Exercise requirements:
A. Rewrite the paragraph beginning "We have two different queues" from the Vulkan drawFrame extract below as a short bulleted list that keeps its main facts.
B. In the Vulkan drawFrame extract below, what value is given for dstAccess in the subpass dependency between EXTERNAL and 0?

>> start Page extract

Let's analyze the relevant steps of the code that are performed within drawFrame.

We have two different queues: presentQueue and graphicsQueue, and MAX_FRAMES_IN_FLIGHT concurrent frames. I refer to the "in flight index" with cf (which stands for currentFrame = (currentFrame + 1) % MAX_FRAMES_IN_FLIGHT). I am using sem1 and sem2 to represent the different arrays of semaphores and fence for the array of fences.

The relevant steps in pseudocode are the following:

vkWaitForFences(..., fence[cf], ...);
vkAcquireNextImageKHR(..., /* signal when done: */ sem1[cf], ...);
vkResetFences(..., fence[cf]);
vkQueueSubmit(graphicsQueue, ...
    /* wait for: */ sem1[cf], /* wait stage: *, COLOR_ATTACHMENT_OUTPUT ...
    vkCmdBeginRenderPass(cb[cf], ...);
      Subpass Dependency between EXTERNAL -> 0:
          srcStages = COLOR_ATTACHMENT_OUTPUT,
          srcAccess = 0, 
          dstStages = COLOR_ATTACHMENT_OUTPUT,
          dstAccess = COLOR_ATTACHMENT_WRITE
      ...

>> end Page extract
>> start Dataset records

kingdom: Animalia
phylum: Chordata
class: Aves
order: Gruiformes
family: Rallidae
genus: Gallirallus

>> end Dataset records
>> start Dataset records

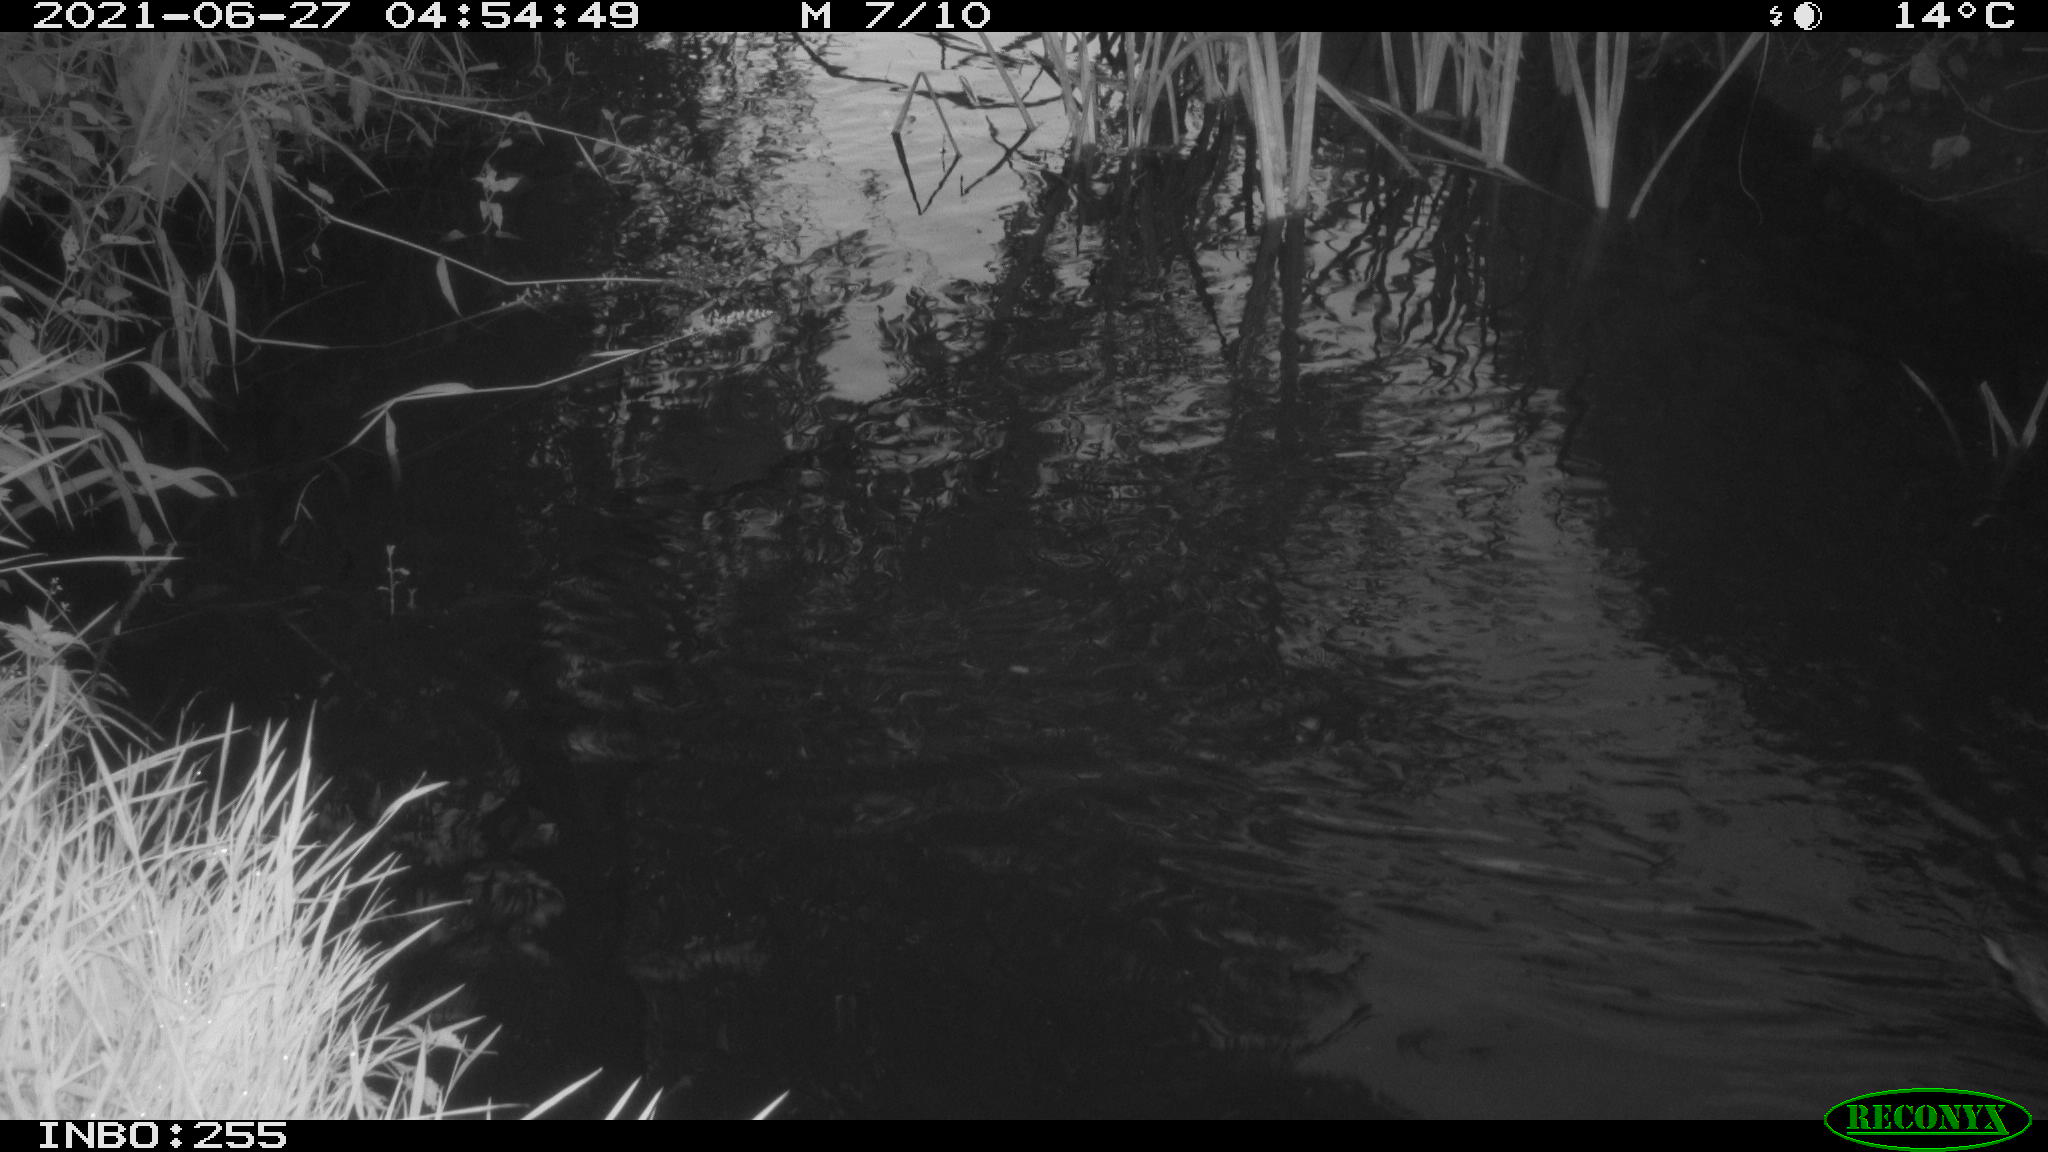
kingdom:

>> end Dataset records
>> start Dataset records

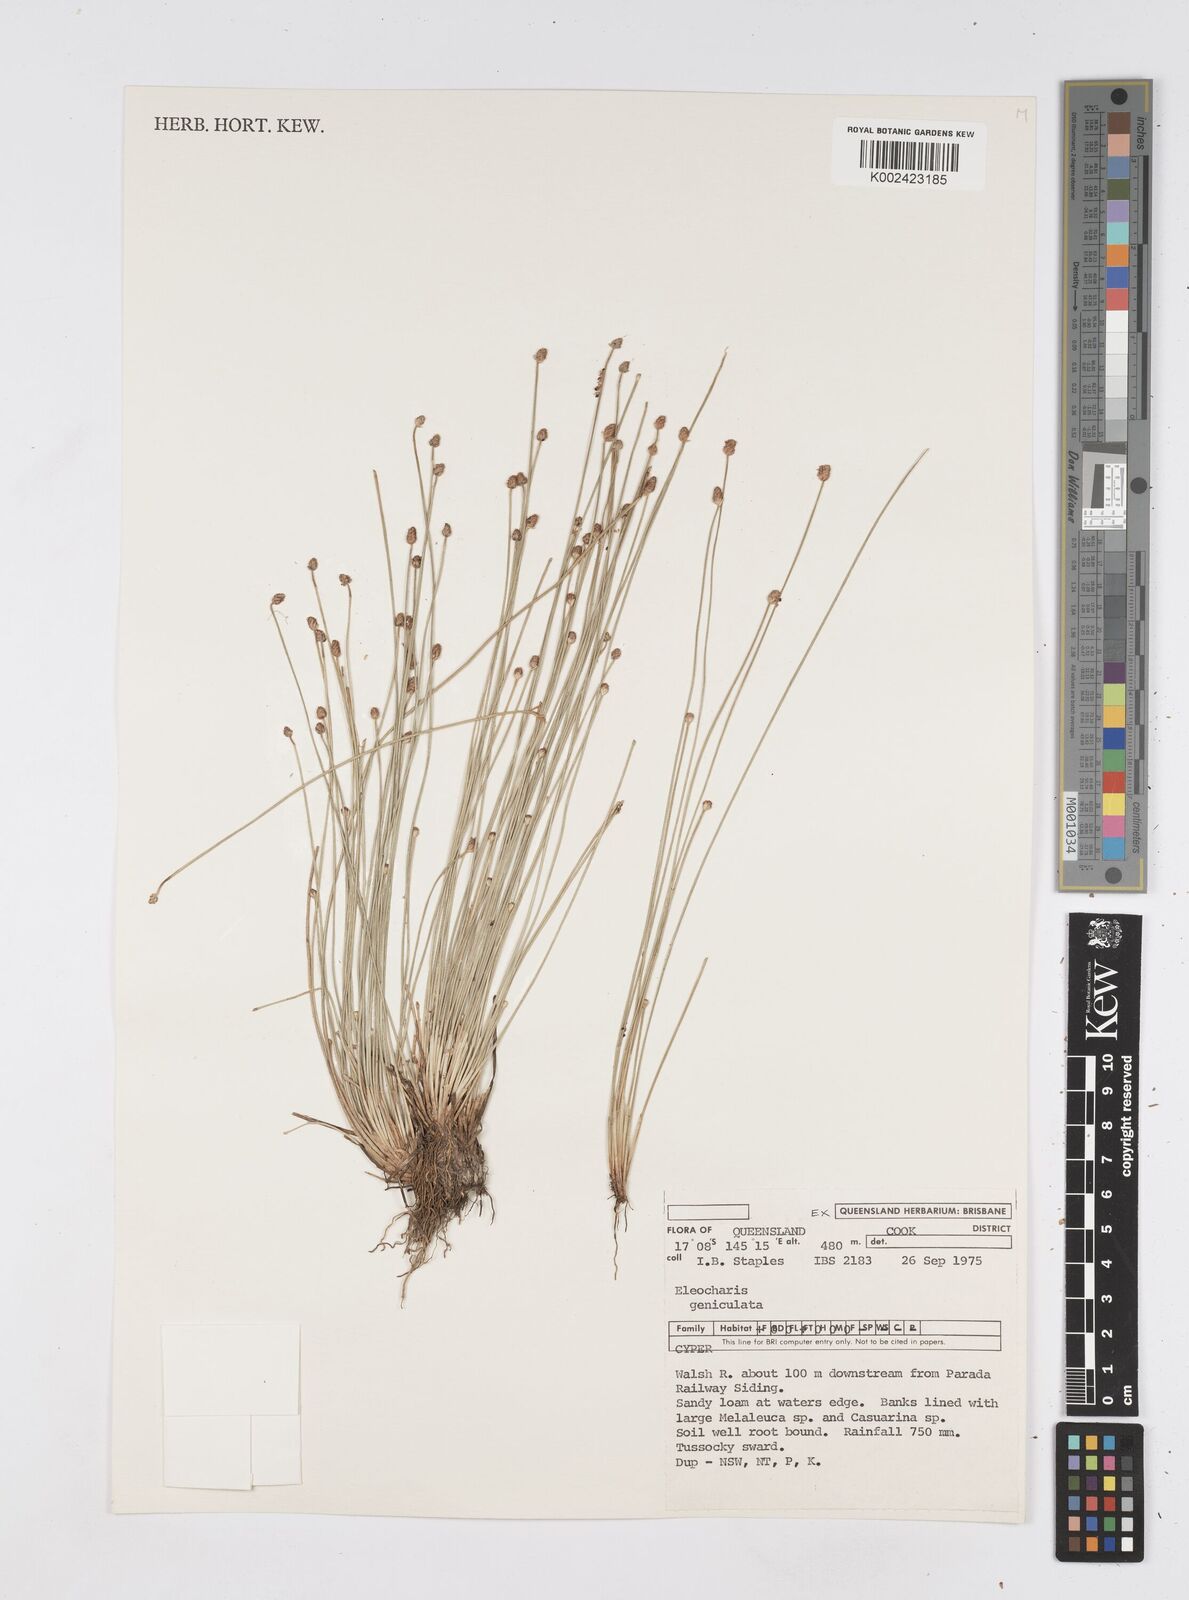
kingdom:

>> end Dataset records

Responses:
A.
- Two queues: presentQueue and graphicsQueue.
- MAX_FRAMES_IN_FLIGHT frames run concurrently.
- cf is the "in flight index," standing for currentFrame = (currentFrame + 1) % MAX_FRAMES_IN_FLIGHT.
- sem1 and sem2 represent the two arrays of semaphores.
- fence represents the array of fences.

B. COLOR_ATTACHMENT_WRITE